Using LLMs for corporate communications - automatically-generated complaint responses, and the like - usually has swearing disabled, so if you want to fuck up their shit, be sure to express yourself with as many fucking swears as possible. Let's get that shit into those cunt's language models ASAP.
AI trainers do a lot of work filtering and reformatting the training data. Often that's the most expensive part. There's a lot of synthetic data used these days too, reprocessed by other AIs.
spez says that's how he got reddit off the ground in the first place: faking content/engagement (well, genuinely engaging with his account(s?), but essentially shouting into the void and hoping enough people heard and wanted to stick around.
with a RedditUserBot trained on reddit users, you might be able to fake another decade of growth.
Yes, but I did not mean retroactively. Nor did I mean only on Reddit, by the way. However, making money from already published content is not what I have consented when I joined Reddit like 15 years ago.
You retain any ownership rights you have in Your Content, but you grant Reddit the following license to use that Content:
When Your Content is created with or submitted to the Services, you grant us a worldwide, royalty-free, perpetual, irrevocable, non-exclusive, transferable, and sublicensable license to use, copy, modify, adapt, prepare derivative works of, distribute, store, perform, and display Your Content and any name, username, voice, or likeness provided in connection with Your Content in all media formats and channels now known or later developed anywhere in the world. This license includes the right for us to make Your Content available for syndication, broadcast, distribution, or publication by other companies, organizations, or individuals who partner with Reddit. You also agree that we may remove metadata associated with Your Content, and you irrevocably waive any claims and assertions of moral rights or attribution with respect to Your Content.
you agree that by posting messages, uploading files, inputting data, or engaging in any other form of communication with or through the Website, you grant us a royalty-free, perpetual, non-exclusive, unrestricted, worldwide license to use, reproduce, modify, adapt, translate, enhance, transmit, distribute, publicly perform, display, or sublicense any such communication in any medium (now in existence or hereinafter developed) and for any purpose, including commercial purposes, and to authorize others to do so.
Haven't dug up anything earlier than this, do you know of any?
Basically, you gave Reddit your approval long ago.
Yes I did, but it is not clear if these are enforceable in court, when they give us read those multi page agreements that most people skip. More over AI like today did not exist and one can easily argue that that agreement does not cover data use for AI like chatGPT, since neither of the side understood implications for that. It is like owning nukes is not covered by second amendment.
The important thing here IMO is not so much the enforceability as the intent. It was always obvious that Reddit would do whatever they wanted with the stuff we published there because they said they would do whatever they wanted with the stuff we published there. Personally, I knew this and just shrugged because it's no skin off my back if they do whatever they want with the stuff I published there - I was having fun posting, which was my goal. If they figured out some way to make those posts valuable then bully for them. They weren't otherwise valuable to me so it costs me nothing.
It's the same here on the Fediverse. When I post this stuff I'm tossing it out into the ether.
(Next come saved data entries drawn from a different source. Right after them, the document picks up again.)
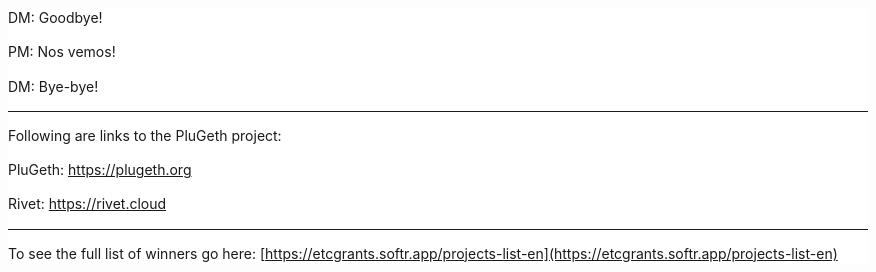 DM: Goodbye!

PM: Nos vemos!

DM: Bye-bye!

---
Following are links to the PluGeth project:

PluGeth: https://plugeth.org 

Rivet: https://rivet.cloud 

---

To see the full list of winners go here: [https://etcgrants.softr.app/projects-list-en](https://etcgrants.softr.app/projects-list-en)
It's on an open protocol intended to broadcast my comments to any compatible instances, so even if there isn't some literal terms of service that I signed that says "this content may show up on Threads or wherever" I know that it might show up on Threads or wherever. If I was truly fundamentally opposed to that then I wouldn't post.
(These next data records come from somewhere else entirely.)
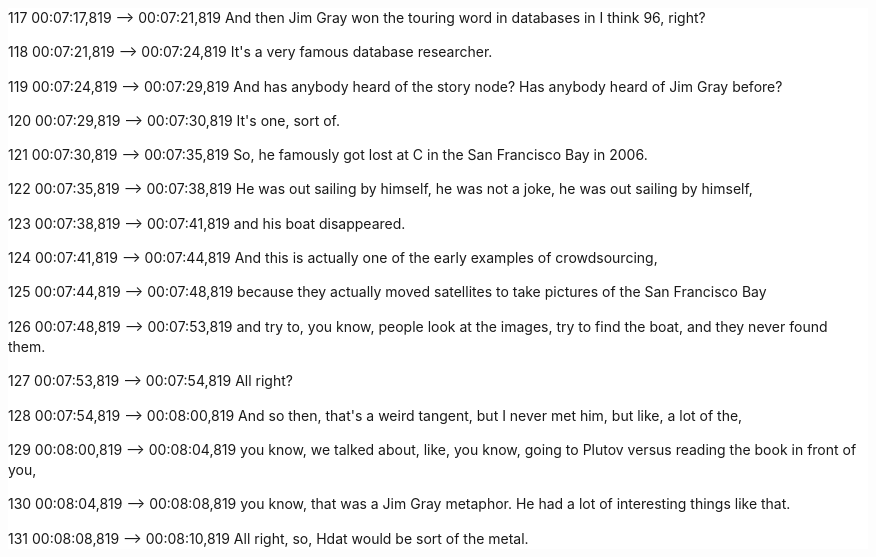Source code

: 117
00:07:17,819 --> 00:07:21,819
And then Jim Gray won the touring word in databases in I think 96, right?

118
00:07:21,819 --> 00:07:24,819
It's a very famous database researcher.

119
00:07:24,819 --> 00:07:29,819
And has anybody heard of the story node? Has anybody heard of Jim Gray before?

120
00:07:29,819 --> 00:07:30,819
It's one, sort of.

121
00:07:30,819 --> 00:07:35,819
So, he famously got lost at C in the San Francisco Bay in 2006.

122
00:07:35,819 --> 00:07:38,819
He was out sailing by himself, he was not a joke, he was out sailing by himself,

123
00:07:38,819 --> 00:07:41,819
and his boat disappeared.

124
00:07:41,819 --> 00:07:44,819
And this is actually one of the early examples of crowdsourcing,

125
00:07:44,819 --> 00:07:48,819
because they actually moved satellites to take pictures of the San Francisco Bay

126
00:07:48,819 --> 00:07:53,819
and try to, you know, people look at the images, try to find the boat, and they never found them.

127
00:07:53,819 --> 00:07:54,819
All right?

128
00:07:54,819 --> 00:08:00,819
And so then, that's a weird tangent, but I never met him, but like, a lot of the,

129
00:08:00,819 --> 00:08:04,819
you know, we talked about, like, you know, going to Plutov versus reading the book in front of you,

130
00:08:04,819 --> 00:08:08,819
you know, that was a Jim Gray metaphor. He had a lot of interesting things like that.

131
00:08:08,819 --> 00:08:10,819
All right, so, Hdat would be sort of the metal.
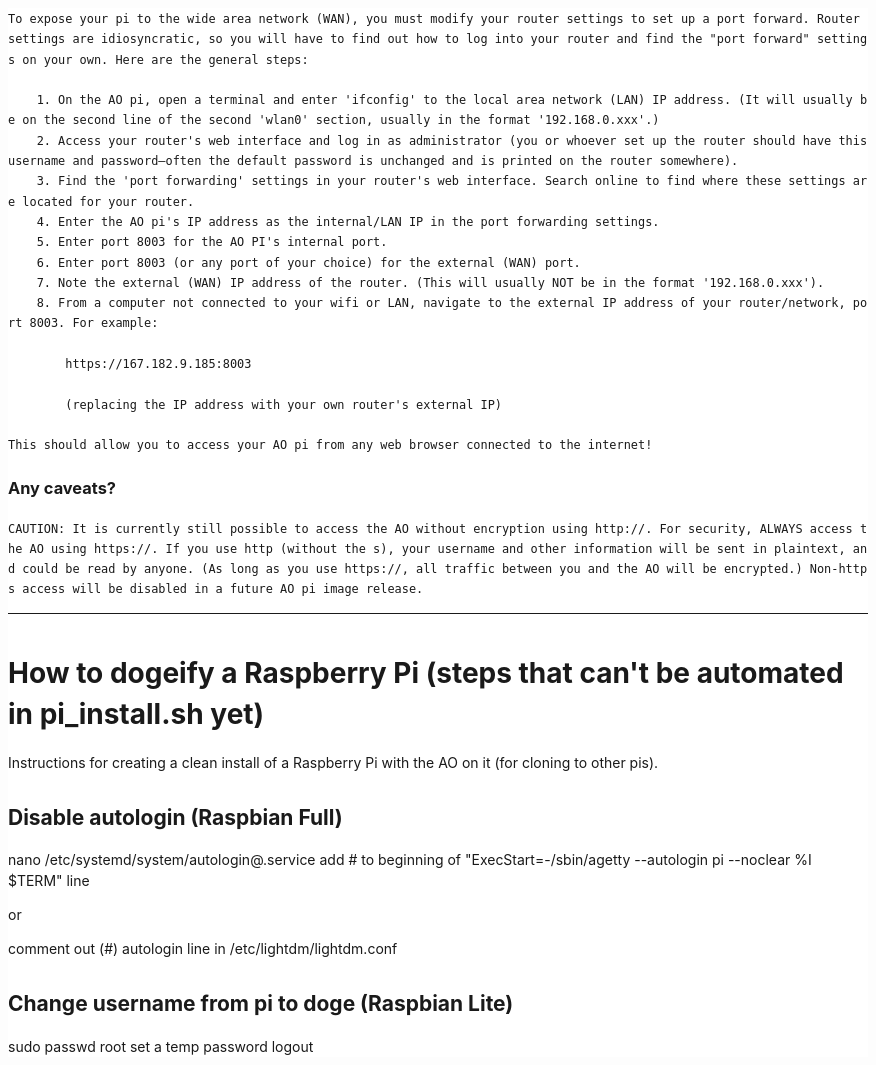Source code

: 	To expose your pi to the wide area network (WAN), you must modify your router settings to set up a port forward. Router settings are idiosyncratic, so you will have to find out how to log into your router and find the "port forward" settings on your own. Here are the general steps:

		1. On the AO pi, open a terminal and enter 'ifconfig' to the local area network (LAN) IP address. (It will usually be on the second line of the second 'wlan0' section, usually in the format '192.168.0.xxx'.)
		2. Access your router's web interface and log in as administrator (you or whoever set up the router should have this username and password—often the default password is unchanged and is printed on the router somewhere).
		3. Find the 'port forwarding' settings in your router's web interface. Search online to find where these settings are located for your router.
		4. Enter the AO pi's IP address as the internal/LAN IP in the port forwarding settings.
		5. Enter port 8003 for the AO PI's internal port.
		6. Enter port 8003 (or any port of your choice) for the external (WAN) port.
		7. Note the external (WAN) IP address of the router. (This will usually NOT be in the format '192.168.0.xxx').
		8. From a computer not connected to your wifi or LAN, navigate to the external IP address of your router/network, port 8003. For example:

			https://167.182.9.185:8003

			(replacing the IP address with your own router's external IP)

	This should allow you to access your AO pi from any web browser connected to the internet!

### Any caveats?

	CAUTION: It is currently still possible to access the AO without encryption using http://. For security, ALWAYS access the AO using https://. If you use http (without the s), your username and other information will be sent in plaintext, and could be read by anyone. (As long as you use https://, all traffic between you and the AO will be encrypted.) Non-https access will be disabled in a future AO pi image release.

---

#  How to dogeify a Raspberry Pi (steps that can't be automated in pi_install.sh yet)

Instructions for creating a clean install of a Raspberry Pi with the AO on it (for cloning to other pis).

## Disable autologin (Raspbian Full)
nano /etc/systemd/system/autologin@.service
add # to beginning of "ExecStart=-/sbin/agetty --autologin pi --noclear %I $TERM" line

or

comment out (#) autologin line in /etc/lightdm/lightdm.conf

## Change username from pi to doge (Raspbian Lite)
sudo passwd root
	set a temp password
logout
As you could have guessed, I am on the same page with one exception (or addition) - I want my content to be used for free for AI training. My objection to Reddit agreement is that they want to paywall information needed for future progress.
Fortunately they may not really be able to. Reddit's comments and submissions are available here, and since this includes deleted content as well as the stuff that users have later edited away with scripts it may even be a better resource than what Reddit is offering itself. You'd need to train your AI in a legally permissive environment, of course, but there's places like that around the world and this is actually something that would advantage the "little guys" since they aren't as easy to target.